• **REQUIRED WORK**: Only the text of the entries below should be returned, exactly as given, without pictures.

• **DATA PROVIDED**:
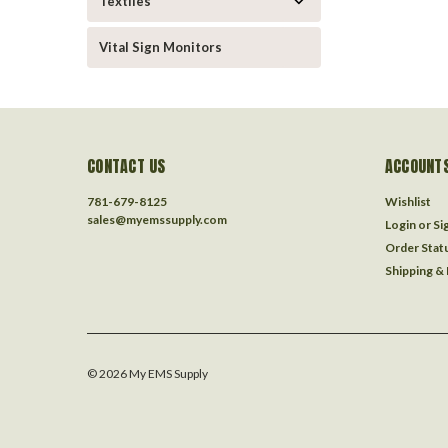
Textiles
Vital Sign Monitors
CONTACT US
ACCOUNTS
781-679-8125
Wishlist
sales@myemssupply.com
Login
or
Si
Order Stat
Shipping &
©
2026
My EMS Supply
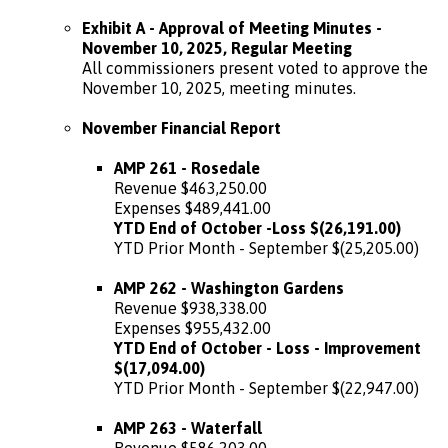
Exhibit A - Approval of Meeting Minutes -
November 10, 2025, Regular Meeting
All commissioners present voted to approve the
November 10, 2025, meeting minutes.
November Financial Report
AMP 261 - Rosedale
Revenue $463,250.00
Expenses $489,441.00
YTD End of October -Loss $(26,191.00)
YTD Prior Month - September $(25,205.00)
AMP 262 - Washington Gardens
Revenue $938,338.00
Expenses $955,432.00
YTD End of October - Loss - Improvement
$(17,094.00)
YTD Prior Month - September $(22,947.00)
AMP 263 - Waterfall
Revenue $586,203.00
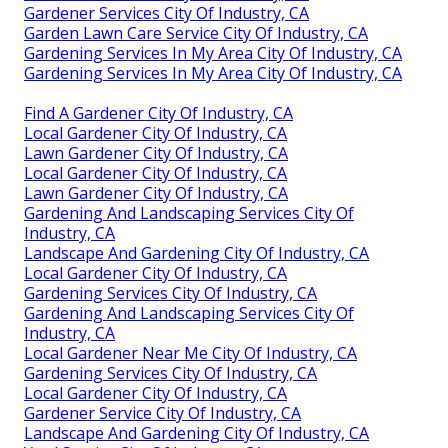
Gardener Services City Of Industry, CA
Garden Lawn Care Service City Of Industry, CA
Gardening Services In My Area City Of Industry, CA
Gardening Services In My Area City Of Industry, CA
Find A Gardener City Of Industry, CA
Local Gardener City Of Industry, CA
Lawn Gardener City Of Industry, CA
Local Gardener City Of Industry, CA
Lawn Gardener City Of Industry, CA
Gardening And Landscaping Services City Of
Industry, CA
Landscape And Gardening City Of Industry, CA
Local Gardener City Of Industry, CA
Gardening Services City Of Industry, CA
Gardening And Landscaping Services City Of
Industry, CA
Local Gardener Near Me City Of Industry, CA
Gardening Services City Of Industry, CA
Local Gardener City Of Industry, CA
Gardener Service City Of Industry, CA
Landscape And Gardening City Of Industry, CA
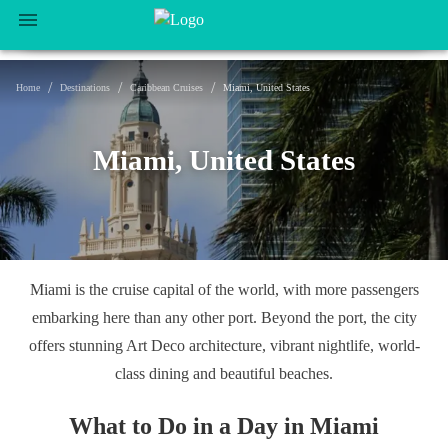
/
/
/
Home
Destinations
Caribbean Cruises
Miami, United States
Miami, United States
Miami is the cruise capital of the world, with more passengers
embarking here than any other port. Beyond the port, the city
offers stunning Art Deco architecture, vibrant nightlife, world-
class dining and beautiful beaches.
What to Do in a Day in Miami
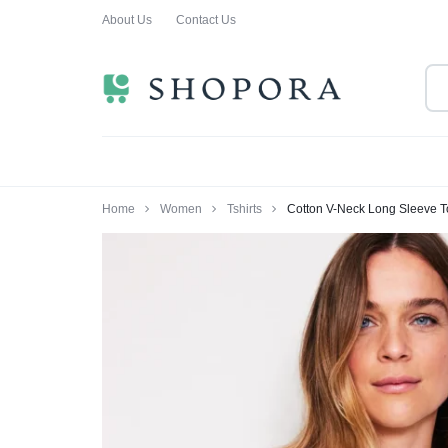
About Us
Contact Us
SHOPPING
CLOTHING
ORA
FOR
ALL
Home
Women
Tshirts
Cotton V-Neck Long Sleeve 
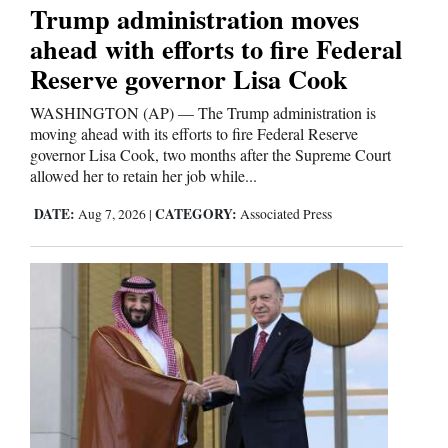
Trump administration moves
ahead with efforts to fire Federal
Reserve governor Lisa Cook
WASHINGTON (AP) — The Trump administration is
moving ahead with its efforts to fire Federal Reserve
governor Lisa Cook, two months after the Supreme Court
allowed her to retain her job while...
DATE:
CATEGORY:
Aug 7, 2026
|
Associated Press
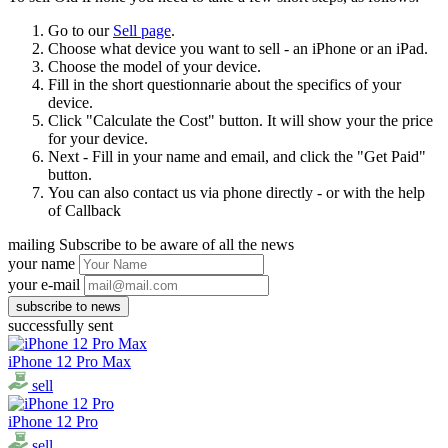
Go to our
Sell page
.
Choose what device you want to sell - an iPhone or an iPad.
Choose the model of your device.
Fill in the short questionnarie about the specifics of your
device.
Click "Calculate the Cost" button. It will show your the price
for your device.
Next - Fill in your name and email, and click the "Get Paid"
button.
You can also contact us via phone directly - or with the help
of Callback
mailing
Subscribe to be aware of all the news
your name
your e-mail
successfully sent
iPhone 12 Pro Max
sell
iPhone 12 Pro
sell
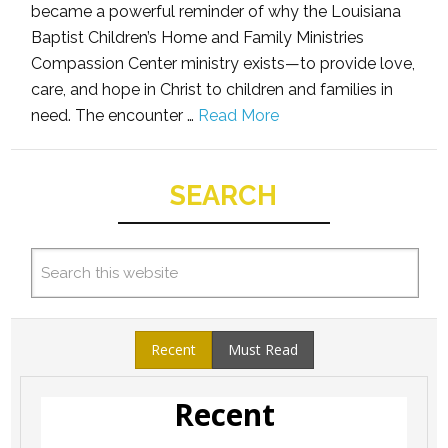
became a powerful reminder of why the Louisiana
Baptist Children’s Home and Family Ministries
Compassion Center ministry exists—to provide love,
care, and hope in Christ to children and families in
need. The encounter …
Read More
SEARCH
Recent
Must Read
Recent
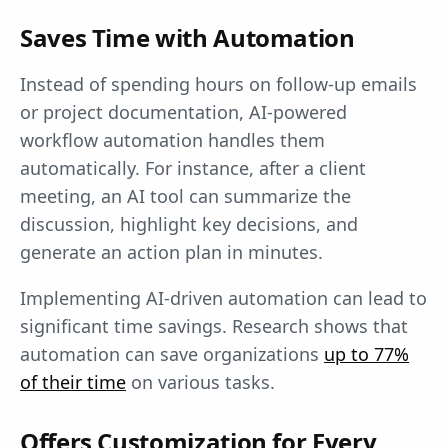
Saves Time with Automation
Instead of spending hours on follow-up emails
or project documentation, AI-powered
workflow automation handles them
automatically. For instance, after a client
meeting, an AI tool can summarize the
discussion, highlight key decisions, and
generate an action plan in minutes.
Implementing AI-driven automation can lead to
significant time savings. Research shows that
automation can save organizations
up to 77%
of their time
on various tasks.
Offers Customization for Every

• **OUTPUT BELOW**:
Textiles
Vital Sign Monitors
CONTACT US
ACCOUNTS
781-679-8125
Wishlist
sales@myemssupply.com
Login
or
Si
Order Stat
Shipping &
©
2026
My EMS Supply
Exhibit A - Approval of Meeting Minutes -
November 10, 2025, Regular Meeting
All commissioners present voted to approve the
November 10, 2025, meeting minutes.
November Financial Report
AMP 261 - Rosedale
Revenue $463,250.00
Expenses $489,441.00
YTD End of October -Loss $(26,191.00)
YTD Prior Month - September $(25,205.00)
AMP 262 - Washington Gardens
Revenue $938,338.00
Expenses $955,432.00
YTD End of October - Loss - Improvement
$(17,094.00)
YTD Prior Month - September $(22,947.00)
AMP 263 - Waterfall
Revenue $586,203.00
Gardener Services City Of Industry, CA
Garden Lawn Care Service City Of Industry, CA
Gardening Services In My Area City Of Industry, CA
Gardening Services In My Area City Of Industry, CA
Find A Gardener City Of Industry, CA
Local Gardener City Of Industry, CA
Lawn Gardener City Of Industry, CA
Local Gardener City Of Industry, CA
Lawn Gardener City Of Industry, CA
Gardening And Landscaping Services City Of
Industry, CA
Landscape And Gardening City Of Industry, CA
Local Gardener City Of Industry, CA
Gardening Services City Of Industry, CA
Gardening And Landscaping Services City Of
Industry, CA
Local Gardener Near Me City Of Industry, CA
Gardening Services City Of Industry, CA
Local Gardener City Of Industry, CA
Gardener Service City Of Industry, CA
Landscape And Gardening City Of Industry, CA
/
/
/
Home
Destinations
Caribbean Cruises
Miami, United States
Miami, United States
Miami is the cruise capital of the world, with more passengers
embarking here than any other port. Beyond the port, the city
offers stunning Art Deco architecture, vibrant nightlife, world-
class dining and beautiful beaches.
What to Do in a Day in Miami
About Us
Contact Us
SHOPPING
CLOTHING
ORA
FOR
ALL
Home
Women
Tshirts
Cotton V-Neck Long Sleeve 
Trump administration moves
ahead with efforts to fire Federal
Reserve governor Lisa Cook
WASHINGTON (AP) — The Trump administration is
moving ahead with its efforts to fire Federal Reserve
governor Lisa Cook, two months after the Supreme Court
allowed her to retain her job while...
DATE:
CATEGORY:
Aug 7, 2026
|
Associated Press
Go to our
Sell page
.
Choose what device you want to sell - an iPhone or an iPad.
Choose the model of your device.
Fill in the short questionnarie about the specifics of your
device.
Click "Calculate the Cost" button. It will show your the price
for your device.
Next - Fill in your name and email, and click the "Get Paid"
button.
You can also contact us via phone directly - or with the help
of Callback
mailing
Subscribe to be aware of all the news
your name
your e-mail
successfully sent
iPhone 12 Pro Max
sell
iPhone 12 Pro
sell
became a powerful reminder of why the Louisiana
Baptist Children’s Home and Family Ministries
Compassion Center ministry exists—to provide love,
care, and hope in Christ to children and families in
need. The encounter …
Read More
SEARCH
Recent
Must Read
Recent
Saves Time with Automation
Instead of spending hours on follow-up emails
or project documentation, AI-powered
workflow automation handles them
automatically. For instance, after a client
meeting, an AI tool can summarize the
discussion, highlight key decisions, and
generate an action plan in minutes.
Implementing AI-driven automation can lead to
significant time savings. Research shows that
automation can save organizations
up to 77%
of their time
on various tasks.
Offers Customization for Every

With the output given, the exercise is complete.